China —que se encuentra en una competencia global con Estados Unidos— y Rusia, de hecho, fueron algunos de los pocos países que no evacuaron sus embajadas, y se esperan relaciones comerciales ampliadas entre los talibanes y Beijing, que sin embargo aún no reconoce formalmente al nuevo gobierno.

De hecho, China estado cultivando sus vínculos con Afganistán por dos razones, sostiene Vanda Felbab-Brown, investigadora del Instituto Brookings. La primera es económica, y tiene que ver con el posible rol de Afganistán en la Iniciativa de la Franja y la Ruta (BRI), una vasta red de líneas comerciales entre Europa y Asia también conocida como «Nueva Ruta de la Seda».

Al respecto, el periódico estatal chino Global Times reportó a comienzos de noviembre, unos dos meses después de la retirada de Estados Unidos, que el comercio de productos agrícolas entre China y Afganistán había sido reanudado.

«China seguirá escuchando la llamada del pueblo afgano para ofrecerle apoyo dentro de sus posibilidades», dijo en ese momento el portavoz del Ministerio de Exteriores de China, Wang Wenbin.

A finales de ese mismo mes el Global Times reportó que enviados de China estaban en Afganistán explorando la posibilidad de montar una explotación de litio en el país.

La segunda preocupación de Beijing es de seguridad y similar a la que ha motivado también a Estados Unidos: China teme que grupos terroristas islamistas operen desde Afganistán influyendo en el territorio chino de Xinjiang, hogar a una importante minoría musulmana —los uigures— que mantiene una tensa relación con Beijing.
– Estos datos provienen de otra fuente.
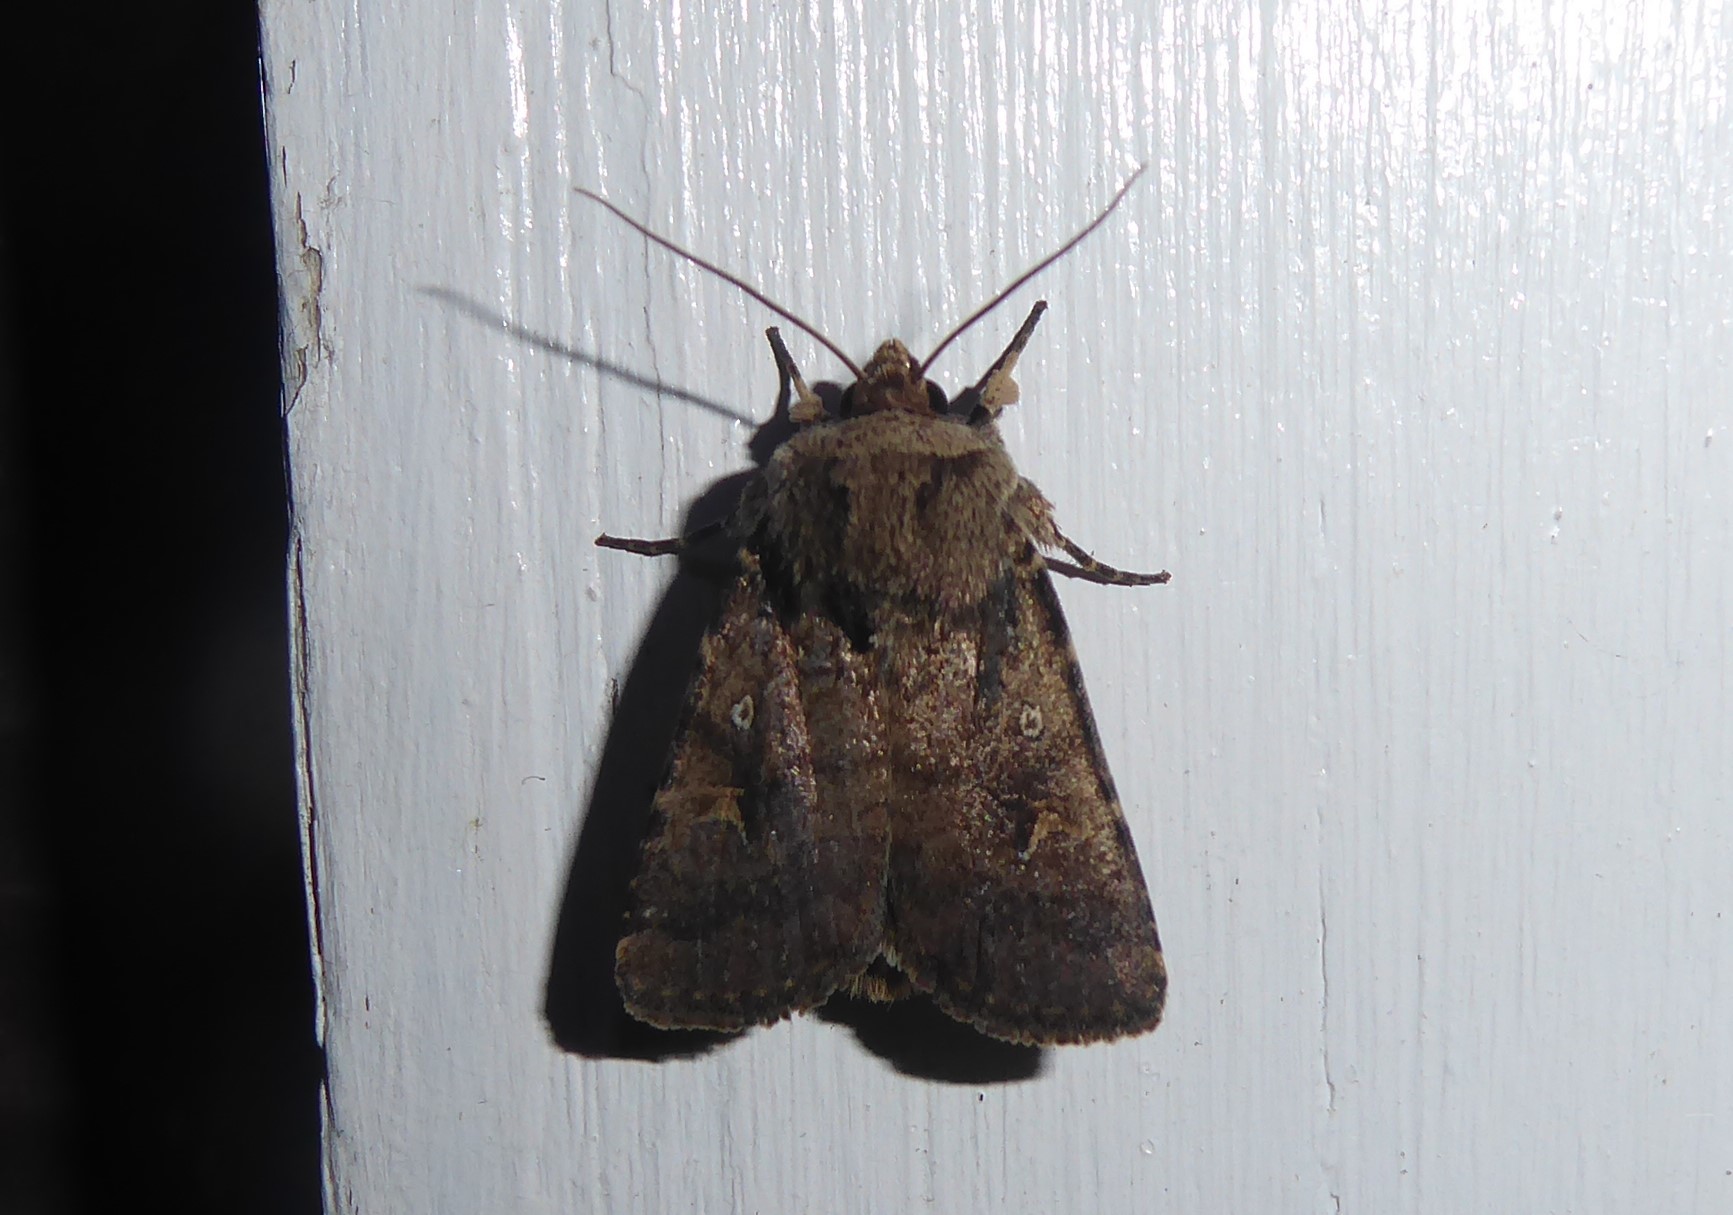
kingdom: Animalia
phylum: Arthropoda
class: Insecta
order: Lepidoptera
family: Noctuidae
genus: Proteuxoa
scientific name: Proteuxoa tetronycha
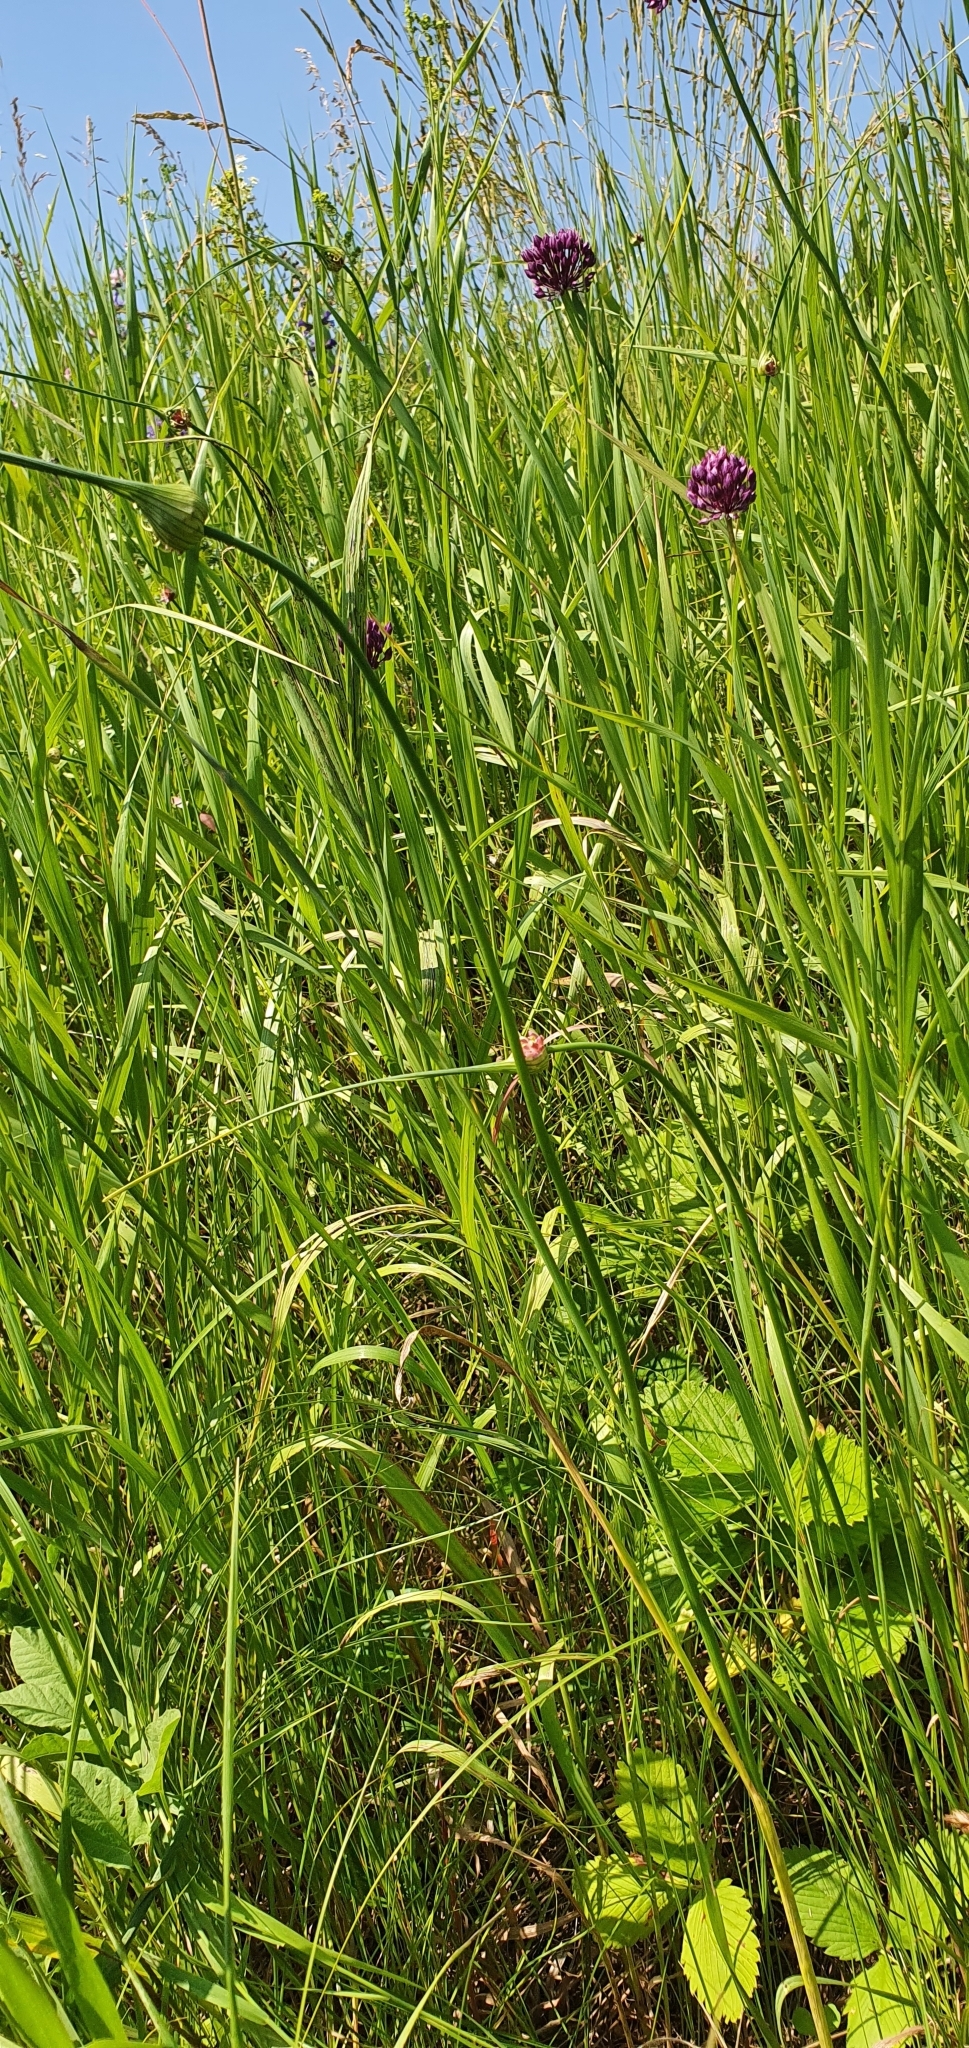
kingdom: Plantae
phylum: Tracheophyta
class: Liliopsida
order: Asparagales
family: Amaryllidaceae
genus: Allium
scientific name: Allium rotundum
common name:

Pero para lograrlo ha intentando negociar con los mismos talibanes para que no lo permitan.

Explosión devasta una mezquita chiita en Afganistán 2:01

«Cuando se hizo evidente en 2010 que el aumento de tropas de Estados Unidos en Afganistán no iba a derrotar a los talibanes, China empezó a comprometerse con el grupo para asegurarse de que los militantes afganos no cooperen con sus homólogos uigures», señala Felbab-Brown.

Otras dos situaciones generan interrogantes para el futuro: el narcotráfico —los talibanes han estado ligados al cultivo de amapola para producir heroína— y la situación de los refugiados.

Con respecto a estos últimos, de acuerdo con datos de la ONU, se estima que a mediados de 2020 había 5.853.838 afganos radicados fuera del país, el cual ha sido un histórico impulso de la migración debido a la violencia e inestabilidad interna.

Solo en 2021 se contaban 550.000 desplazados internos debido al avance de los talibanes, y desde julio hasta el retiro definitivo de Estados Unidos y la OTAN en agosto, se habrían evacuado 122.000 personas por aire, con destino a Estados Unidos y diferentes países europeos y de la región.

«A medida que nos aproximamos a la conclusión de 20 años de guerra y lucha, de dolor y sacrificio, es hora de mirar al futuro, no al pasado», dijo Biden el 31 de agosto tras la salida de Estados Unidos.

La pregunta es, quizás, qué mirada nos devolverá ese futuro.